NEW YORK TIMES BESTSELLER * REESE'S BOOK CLUB PICK * A "tender, beautiful and radiantly outraged" (The New York Times Book Review) novel that follows a year of seismic romantic, political, and familial shifts for a teacher and her students at a boarding school for the deaf, from the acclaimed author of Girl at War "For those who loved the Oscar-winning film CODA, a boarding school for deaf students is the setting for a kaleidoscope of experiences."--The Washington Post ONE OF THE MOST ANTICIPATED BOOKS OF 2022--Oprah Daily, The Millions, Lit Hub, Publishers Weekly, BookPage True biz (adj./exclamation; American Sign Language): really, seriously, definitely, real-talk True biz? The students at the River Valley School for the Deaf just want to hook up, pass their history finals, and have politicians, doctors, and their parents stop telling them what to do with their bodies.

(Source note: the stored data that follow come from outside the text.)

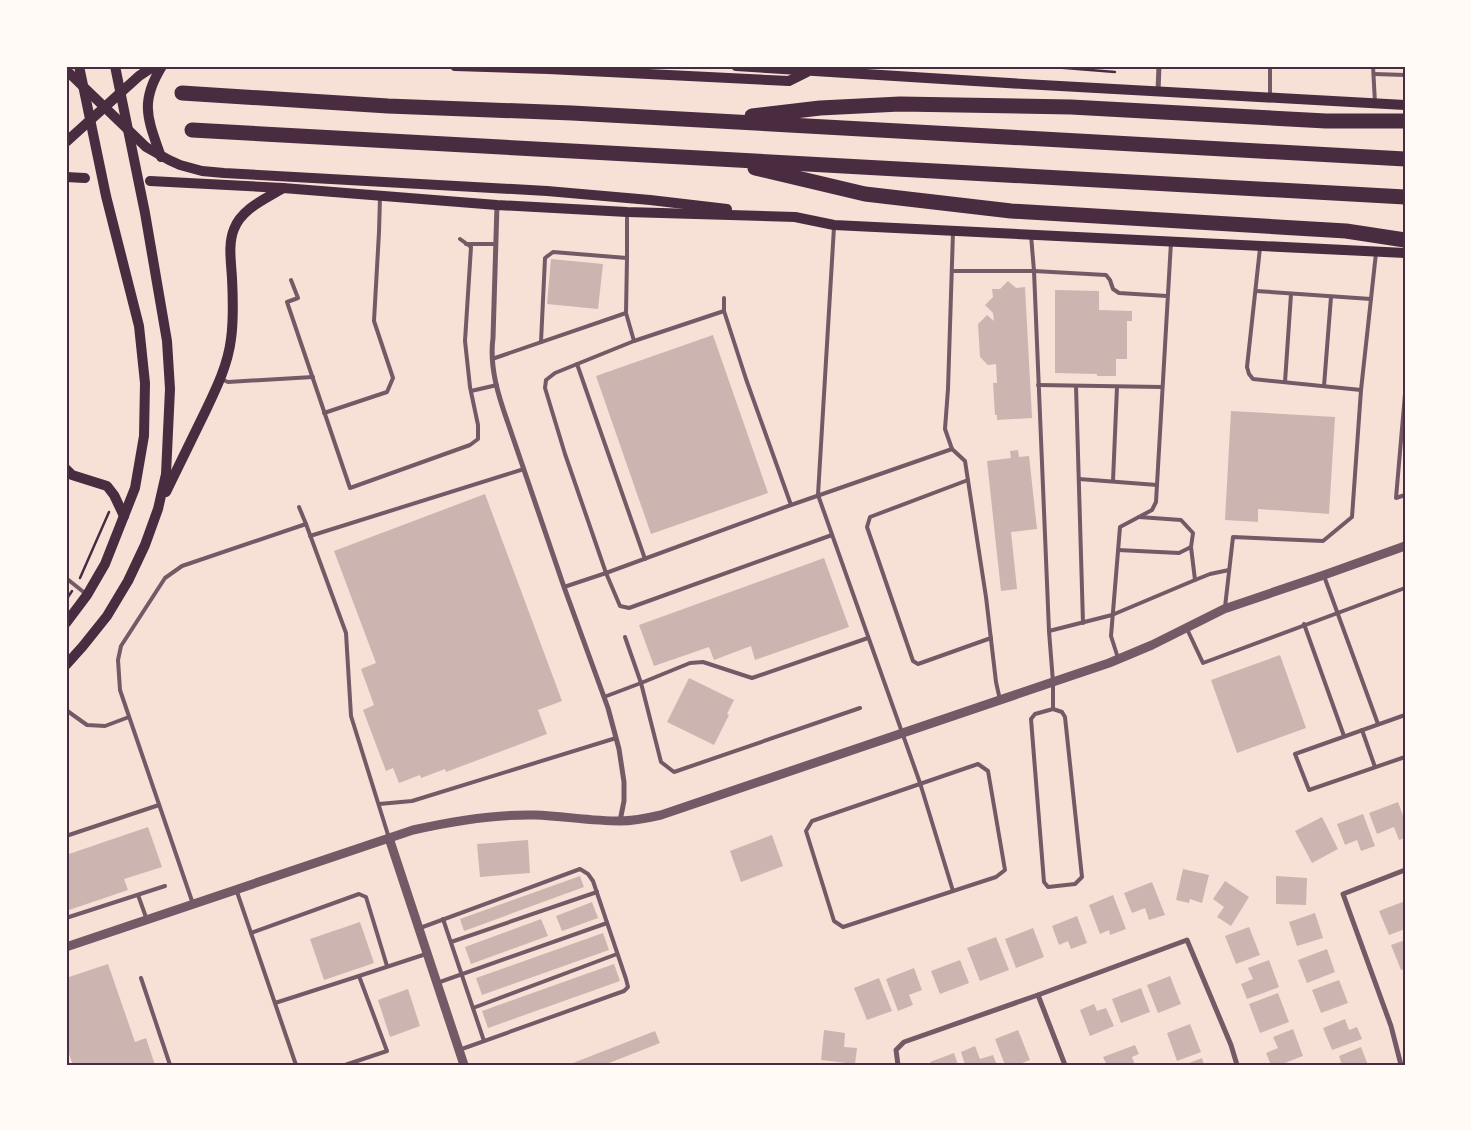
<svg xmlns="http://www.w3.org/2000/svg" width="1471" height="1131" font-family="'PT Sans Narrow',sans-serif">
  <rect width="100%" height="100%" fill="#f7e1d7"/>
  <g fill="#ccb4b1">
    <path d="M551,259l52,5 -5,45 -51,-5z"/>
    <path d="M1008,281l8,7 9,-1 7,131 -35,2v-5h-2l-2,-32h4l-1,-19 -8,1 -8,-8 -2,-33 9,-9 7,6 -1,-8 -8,-8 8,-8 -1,-8h8z"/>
    <path d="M1055,290l44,1v19l33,1v10h-5v38h-11v17h-19v-2l-42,-1z"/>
    <path d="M713,335l55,158 -117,41 -55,-158z"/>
    <path d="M1231,411l104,6 -6,97 -71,-5v13l-33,-2z"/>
    <path d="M1018,450l1,7 10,-1 8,73 -26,3 6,57 -16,2 -14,-130 24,-3 -1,-7z"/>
    <path d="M485,494l77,207 -24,9 9,24 -101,38 -1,-3 -24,9 -1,-3 -21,8 -6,-15 -7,3 -23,-61 11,-5 -13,-36 15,-6 -42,-112z"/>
    <path d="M824,558l25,69 -94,33 -4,-14 -37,14 -5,-13 -55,19 -15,-41z"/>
    <path d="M1280,655l26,73 -69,25 -26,-73z"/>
    <path d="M689,678l45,22 -7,14 2,1 -15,30 -47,-23z"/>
    <path d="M1398,802l7,19v17l-6,2 -5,-13 -17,7 -8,-21z"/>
    <path d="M1363,814l12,32 -14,5 -4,-11 -12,5 -8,-21z"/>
    <path d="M1322,817l16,32 -26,14 -17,-32z"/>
    <path d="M148,827l14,40 -38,12 4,11 -62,21v-56z"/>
    <path d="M772,835l11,31 -42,16 -11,-31z"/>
    <path d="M528,840l2,33 -50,4 -3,-33z"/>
    <path d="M1183,869l26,6 -7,28 -12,-4 -1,4 -13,-3z"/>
    <path d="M580,876l4,11 -120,44 -4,-12z"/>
    <path d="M1276,876l31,2 -1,27 -30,-1z"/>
    <path d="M1225,881l24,16 -18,29 -14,-9 7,-10 -11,-8z"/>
    <path d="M1152,882l13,33 -16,5 -4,-12 -13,5 -8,-20z"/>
    <path d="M1113,895l13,34 -16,6 -1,-5 -9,4 -11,-29z"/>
    <path d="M1405,901v28l-16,6 -10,-24z"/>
    <path d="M592,902l6,16 -36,13 -6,-15z"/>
    <path d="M1315,913l8,25 -26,8 -8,-24z"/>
    <path d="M1077,916l10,27 -16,6 -3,-8 -9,4 -7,-19z"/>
    <path d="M541,919l7,17 -77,28 -6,-17z"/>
    <path d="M360,922l14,41 -50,17 -14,-41z"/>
    <path d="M1249,927l11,28 -24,9 -11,-28z"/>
    <path d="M1033,928l11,29 -28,11 -11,-29z"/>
    <path d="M603,933l6,17 -127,45 -6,-17z"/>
    <path d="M996,937l13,33 -29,11 -13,-33z"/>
    <path d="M1405,940v29l-4,1 -10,-25z"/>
    <path d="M1327,949l8,23 -28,11 -9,-23z"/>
    <path d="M960,960l9,23 -29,11 -9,-23z"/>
    <path d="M1269,960l10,27 -32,12 -6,-15 12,-5 -5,-11z"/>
    <path d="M108,964l27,78 11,-4 9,27h-82l-7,-19v-68z"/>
    <path d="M614,964l6,17 -132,47 -6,-17z"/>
    <path d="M914,968l8,22 -13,5 4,10 -15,6 -12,-32z"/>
    <path d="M1170,976l11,28 -23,9 -11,-28z"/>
    <path d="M879,978l13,33 -25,9 -13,-32z"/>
    <path d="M1339,980l9,23 -27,10 -9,-23z"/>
    <path d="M1141,988l9,24 -29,11 -9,-24z"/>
    <path d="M408,989l12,37 -30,11 -12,-37z"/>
    <path d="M1278,993l11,29 -29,11 -11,-29z"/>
    <path d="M1094,1004l3,7 9,-3 8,18 -24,10 -10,-26z"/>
    <path d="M1345,1019l4,11 8,-3 5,12 -30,11 -9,-22z"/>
    <path d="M1190,1024l11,28 -24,9 -10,-28z"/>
    <path d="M1293,1029l10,27 -23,9h-9l-5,-12 12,-5 -5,-11z"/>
    <path d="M824,1030l21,3 -1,14 13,1 -2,16 -34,-4z"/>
    <path d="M1018,1030l12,30 -13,5h-12l-10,-26z"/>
    <path d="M655,1031l5,12 -56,22h-36z"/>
    <path d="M1135,1045l4,9 -7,3 3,8h-28l-4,-8z"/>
    <path d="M975,1046l5,13 13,-4 4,10h-32l-4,-13z"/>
    <path d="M1361,1047l7,18h-26l-3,-9z"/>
    <path d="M954,1053l4,12h-27l-1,-3z"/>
    <path d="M1202,1058l2,7h-20z"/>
  </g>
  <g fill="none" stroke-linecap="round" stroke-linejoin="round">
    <g stroke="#4a2c40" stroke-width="2.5">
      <path d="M1040,66l75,6"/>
      <path d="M1141,67v-1"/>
      <path d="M80,578l29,-66"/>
      <path d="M66,600l6,-9"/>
    </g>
    <g stroke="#755966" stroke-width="4">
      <path d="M1373,66l2,37"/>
      <path d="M1374,74l31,1"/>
      <path d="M1270,97v-31"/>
      <path d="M834,227l-16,268 102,288 33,108"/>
      <path d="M953,232l-5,157 -3,40 7,20 13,12 21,136 10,85 4,18"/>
      <path d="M1031,235l3,36 15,360 4,51v27l9,3 3,5 17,160 -7,7 -27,3 -4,-5 -13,-163 4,-5 18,-5"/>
      <path d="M466,244h30"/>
      <path d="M1260,248l-13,119 2,7 4,5 108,11"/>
      <path d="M627,258v-45"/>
      <path d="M952,271h82l72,4 4,5 3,9 6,4 48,3"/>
      <path d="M291,280l7,18 -11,4 63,186 120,-43 8,-6v-14l-8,-38 -5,-46 6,-94 -11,-8"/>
      <path d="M1256,291l115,8"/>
      <path d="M724,311v-13"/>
      <path d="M541,342l4,-84 8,-6 74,6 -1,55 8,28"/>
      <path d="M492,359l134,-46"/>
      <path d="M577,364l68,195"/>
      <path d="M221,379l7,3 85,-5"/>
      <path d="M1285,382l6,-88"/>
      <path d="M1038,385l124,2"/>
      <path d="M1076,386l7,237"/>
      <path d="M1324,386l7,-89"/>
      <path d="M471,391l26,-6"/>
      <path d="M1405,394l-9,104 9,-3"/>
      <path d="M324,413l63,-21 6,-14 -19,-57 5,-89 1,-35"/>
      <path d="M1079,479l78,6"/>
      <path d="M968,480l-98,37 -3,10 46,134 5,3 73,-26"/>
      <path d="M1113,481l4,-94"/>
      <path d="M791,505l-45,-126 -22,-68 -90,30 -79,32 -9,7 -1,8 20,66 41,119 185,-68 161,-56"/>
      <path d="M299,507l7,17"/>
      <path d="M310,536l214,-67"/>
      <path d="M1191,547l4,33"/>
      <path d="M1118,550l61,3 12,-6 2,-14 -12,-13 -42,-3"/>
      <path d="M1324,576l54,148"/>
      <path d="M66,578l20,16"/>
      <path d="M564,587l42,-14 14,33 9,2 203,-73"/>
      <path d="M1225,607l8,-70 90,4 29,-24 9,-127 15,-137"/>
      <path d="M1304,624l40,112"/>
      <path d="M1187,629l16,34 202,-75"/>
      <path d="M1049,631l63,-16 83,-35 15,-6 19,-4"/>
      <path d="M1118,658l-7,-22 9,-109 32,-17 4,-8 15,-260"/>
      <path d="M604,697l37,-14 -16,-46"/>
      <path d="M860,708l-186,64 -13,-10 -20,-79 49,-20 13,-1 49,16 116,-40"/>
      <path d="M66,710l21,15 18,1 24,-9"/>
      <path d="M1405,715l-110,39 14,36 96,-33"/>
      <path d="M1362,730l13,37"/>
      <path d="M978,764l10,7 17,99 -9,7 -153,50 -9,-6 -28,-90 6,-10z"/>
      <path d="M379,804l33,-3 204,-63"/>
      <path d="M66,836l93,-31"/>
      <path d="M236,889l60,176"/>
      <path d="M138,895l9,25"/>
      <path d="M193,904l-73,-214 -2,-30 3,-14 44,-68 17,-12 124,-42 40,109 5,83 38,122"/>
      <path d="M66,918l99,-32"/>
      <path d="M443,919l41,122"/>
      <path d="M420,928l160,-59 8,5 5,7 33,98 2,8 -4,4 -165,59"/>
      <path d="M251,933l108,-39 7,3 21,69"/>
      <path d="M451,942l146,-50"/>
      <path d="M141,978l29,87"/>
      <path d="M437,983l170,-60"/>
      <path d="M275,1003l84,-27"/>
      <path d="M473,1008l144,-54"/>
      <path d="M345,1065l42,-14 -28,-75 67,-22"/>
    </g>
    <g stroke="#755966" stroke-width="5">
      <path d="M1158,91l1,-25"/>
      <path d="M497,205l-4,133c-4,30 6,60 16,88l55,161 44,121 11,41 5,33v19l-4,20"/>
      <path d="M1038,995l27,70"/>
      <path d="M898,1065l-2,-15 8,-8 134,-47 149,-55 44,105 6,20"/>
      <path d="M1401,1065l-10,-39 -48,-132 62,-24"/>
    </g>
    <g stroke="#755966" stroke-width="9">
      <path d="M389,838l75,227"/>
      <path d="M66,947l347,-117c40,-9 81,-16 122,-15 28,1 56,6 85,6 14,0 28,-3 41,-6l448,-152 43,-18 72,-36 100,-34 81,-29"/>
    </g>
    <g stroke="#4a2c40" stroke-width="10">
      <path d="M455,66l93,3 241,12 18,-9"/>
      <path d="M736,66l288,18 381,21"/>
      <path d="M66,70l80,77 23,13 11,5 22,6 22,2 323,18 103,9 77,9"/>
      <path d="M66,142l73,-66 15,-10"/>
      <path d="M161,157c-13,-38 -22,-54 1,-91"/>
      <path d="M66,177l19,1"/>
      <path d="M150,181l133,7 214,17 130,7 168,5 39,8 571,28"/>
      <path d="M66,469l6,6 35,11 7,9 10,21"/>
      <path d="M166,492c13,-27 27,-55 40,-82 11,-23 22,-46 25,-71 3,-21 2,-41 1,-61 -1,-17 -4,-34 2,-49 8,-21 32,-30 49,-41"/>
      <path d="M66,623l21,-28 18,-31 30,-76 9,-52 1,-53 -6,-57 -33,-130 -27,-130"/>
      <path d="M66,665l17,-19 24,-30 21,-35 17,-36 13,-36 8,-35 4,-85 -3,-48 -22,-128 -30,-147"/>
    </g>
    <g stroke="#4a2c40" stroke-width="15">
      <path d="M182,93l206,13 184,7 833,46"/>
      <path d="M752,116l68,-8 80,-4 171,3 255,14h79"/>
      <path d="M192,130l1213,67"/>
      <path d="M755,168l110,26 146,17 335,20 59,9"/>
    </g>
  </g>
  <rect width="1471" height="1131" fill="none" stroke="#fffaf5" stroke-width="135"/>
  <rect x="68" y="68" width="1336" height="996" fill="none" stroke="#4a2c40" stroke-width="2"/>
</svg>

This revelatory novel plunges readers into the halls of a residential school for the deaf, where they'll meet Charlie, a rebellious transfer student who's never met another deaf person before; Austin, the school's golden boy, whose world is rocked when his baby sister is born hearing; and February, the hearing headmistress, a CODA (child of deaf adult(s)) who is fighting to keep her school open and her marriage intact, but might not be able to do both. As a series of crises both personal and political threaten to unravel each of them, Charlie, Austin, and February find their lives inextricable from one another--and changed forever. This is a story of sign language and lip-reading, disability and civil rights, isolation and injustice, first love and loss, and, above all, great persistence, daring, and joy. Absorbing and assured, idiosyncratic and relatable, this is an unforgettable journey into the Deaf community and a universal celebration of human connection.